● **PROBLEM**
Tally the lines in the entries below that contain the word "right". Reply with the number alone.

─── EXTRACTED MATERIAL ───

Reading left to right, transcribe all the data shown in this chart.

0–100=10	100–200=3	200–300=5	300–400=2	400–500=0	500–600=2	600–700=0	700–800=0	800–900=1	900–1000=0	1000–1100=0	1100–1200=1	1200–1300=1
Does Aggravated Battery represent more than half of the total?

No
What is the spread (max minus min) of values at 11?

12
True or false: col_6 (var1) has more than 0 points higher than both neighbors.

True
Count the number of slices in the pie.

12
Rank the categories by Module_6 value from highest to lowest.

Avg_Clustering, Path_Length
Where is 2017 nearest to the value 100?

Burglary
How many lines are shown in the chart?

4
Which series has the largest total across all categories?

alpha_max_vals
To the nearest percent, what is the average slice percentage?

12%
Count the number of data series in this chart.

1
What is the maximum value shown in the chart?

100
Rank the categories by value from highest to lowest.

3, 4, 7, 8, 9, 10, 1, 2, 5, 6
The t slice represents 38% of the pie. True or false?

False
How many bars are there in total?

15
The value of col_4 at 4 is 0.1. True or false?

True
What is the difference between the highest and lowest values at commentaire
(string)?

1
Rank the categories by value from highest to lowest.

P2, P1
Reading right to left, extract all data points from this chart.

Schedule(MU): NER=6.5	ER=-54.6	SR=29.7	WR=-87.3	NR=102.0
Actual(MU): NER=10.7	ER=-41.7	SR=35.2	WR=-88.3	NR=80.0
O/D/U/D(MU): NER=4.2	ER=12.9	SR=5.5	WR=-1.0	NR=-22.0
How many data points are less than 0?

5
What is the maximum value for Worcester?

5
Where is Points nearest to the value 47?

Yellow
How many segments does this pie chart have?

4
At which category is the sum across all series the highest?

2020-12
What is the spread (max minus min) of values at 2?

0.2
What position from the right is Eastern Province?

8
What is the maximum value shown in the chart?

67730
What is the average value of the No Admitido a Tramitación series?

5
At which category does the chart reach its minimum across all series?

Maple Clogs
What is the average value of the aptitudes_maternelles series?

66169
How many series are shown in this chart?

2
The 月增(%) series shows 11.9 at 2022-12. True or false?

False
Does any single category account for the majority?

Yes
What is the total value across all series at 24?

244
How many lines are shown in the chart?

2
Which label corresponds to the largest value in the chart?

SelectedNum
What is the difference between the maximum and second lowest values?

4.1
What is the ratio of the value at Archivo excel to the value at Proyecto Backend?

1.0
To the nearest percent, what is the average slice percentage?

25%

───

● **OUTPUT FOR THIS EXERCISE**
3